И мне кажется, если не ошибаюсь, в титрах после фильма говорится, что Бертолуччи советовался с ламой или ламами, не помню...

----------


## До

Да.

H.E. Dzongsar Khyentse Rinpoche ....  consultant: buddhism  

Но не только, кое кто снимался даже в ролях.

Kyongla Rato Rinpoche ....  The Abbot 
Sogyal Rinpoche ....  Kenpo Tensin 
Ven. Khyongla Rato Rinpoche ....  Abbot 
Ven. Geshe Tsultim Gyelsen ....  Lama Dorje 
Mountain Yogi ....  Mountain Yogi

http://imdb.com/title/tt0107426/fullcredits

----------

Дондог (27.07.2016)

----------


## Айк

On the film Little Buddha (Zen Master Seung Sahn)

----------

Дондог (27.07.2016)

----------


## Сатнам

Первый раз смотрел давно и понравилось, сейчас посмотрел в записи и
заметил,что для себя фильм подсознательно разделяю на две части:Будда и маленький Будда и одна часть как-бы вызывает у меня определённые чувства.

----------


## Борис

Мне не слишком понравилось.

Как-то раз, помню, на мои скептические высказывания мне сказали "но ведь Бертолуччи - друг ННР!"  :Smilie:  Дескать, потому его фильм о Будде автоматически должен быть хорошим  :Smilie:

----------


## Граакль

Как странно.
Какое все же разное у людей восприятие.

Я например чуть не расплакался, когда лама нашел своего учителя ламу Дордже, после визита к оракулу. И история Будды очень красиво сделана.

И линия противопоставления идеи буддизма западной концепции бога-отца 
(причем вдвойне, отец-Сидхартха, отец-Джесси) очень хорошо проработана.

И художественный ход - синий запад, красный восток, и в последней сцене красный закат над синим бизнес-центром.
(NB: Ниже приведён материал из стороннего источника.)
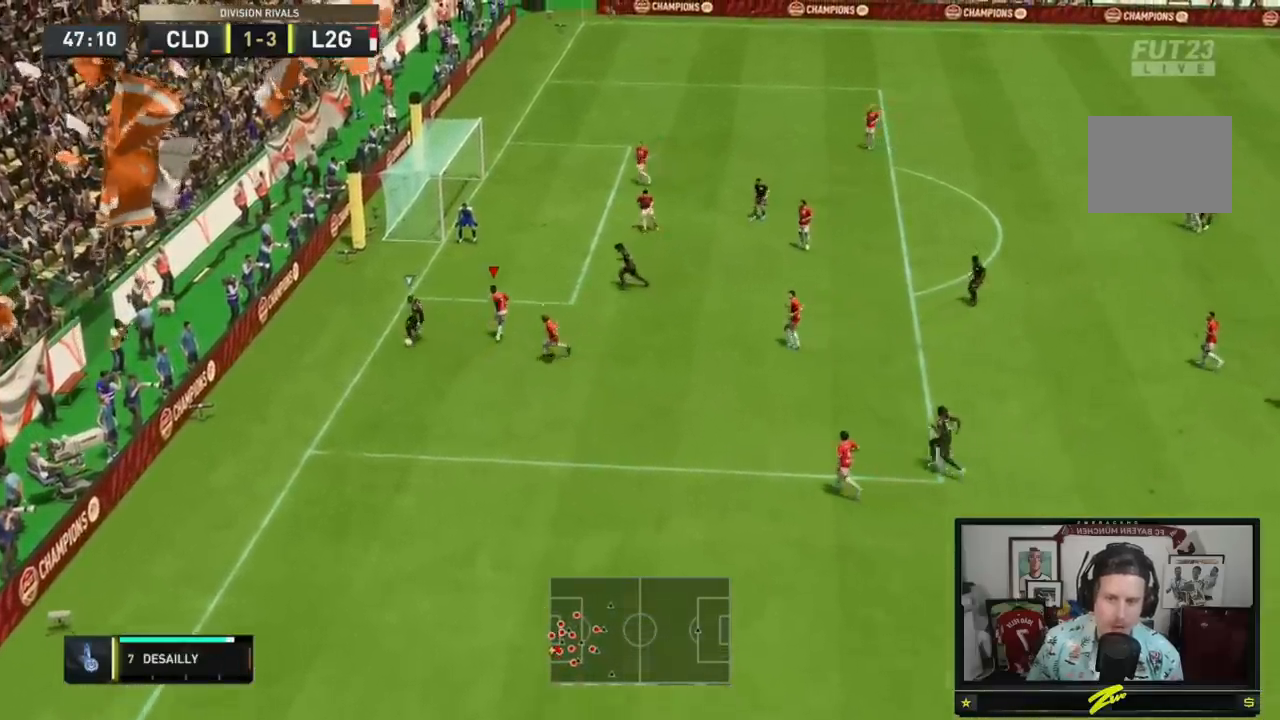
{"buttons": ["L2", "R2"], "left_stick": "down", "right_stick": "center", "events": [[50, "left_stick", "down-left"], [84, "L2", "down"], [200, "left_stick", "left"], [451, "left_stick", "down"]]}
Очень граммотно сделано.

Музыка Руичи Сакамото - просто волшебная. Особенно песня о далекой стране во дворце Гаутамы и заключительная ода Шуньяте.
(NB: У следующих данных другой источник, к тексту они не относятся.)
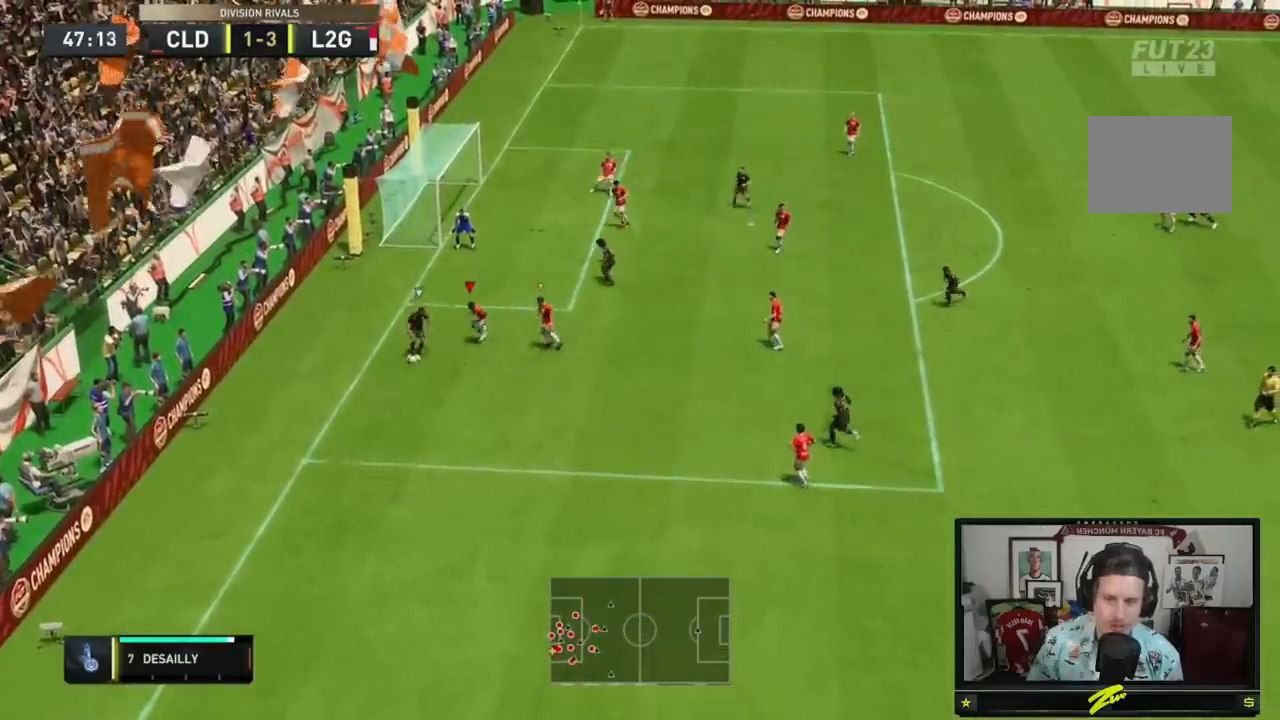
{"buttons": ["L2", "R2"], "left_stick": "up", "right_stick": "center", "events": [[16, "left_stick", "down-right"], [216, "left_stick", "down-left"], [350, "left_stick", "up-left"], [500, "left_stick", "up"]]}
Фильм просто волшебный. Вы просто забыли, что это игровой фильм, друзья  :Smilie: 
Бертолуччи - гений синематографа.

Конечно, если к фильму относится, как к докторской диссертации по буддологии, он наверное не выдержит аттаки оппонентов, однако как художественное произведение, это явный шедевр. Не гоовря уж о том, что для западного обывателя он ОТЛИЧНО передает атмосферу и суть буддийского учения.

ЗЫ:

Говорят, если очень сильно заморочиться, можно и у будды найти изъяны   :Wink:

----------

Дондог (15.04.2011)

----------


## Alex

А мне понравилось. Вот только Хридая-сутра в конце... как бы сказать... На самом-то деле очень даже к месту, только не в таком страшенном переводе. Впрочем, без комментариев неподготовленный человек вряд ли что-нибудь в ней поймет. Поэтому когда довелось этот фильм смотреть в компании друзей-небуддистов, я так и сказал: "А то, что в конце будут говорить про то, что ничего нет  :Smilie:   просто вынесите за скобки".

----------

Дондог (15.04.2011)

----------


## Граакль

> А мне понравилось. Вот только Хридая-сутра в конце... как бы сказать... На самом-то деле очень даже к месту, только не в таком страшенном переводе. Впрочем, без комментариев неподготовленный человек вряд ли что-нибудь в ней поймет. Поэтому когда довелось этот фильм смотреть в компании друзей-небуддистов, я так и сказал: "А то, что в конце будут говорить про то, что ничего нет   просто вынесите за скобки".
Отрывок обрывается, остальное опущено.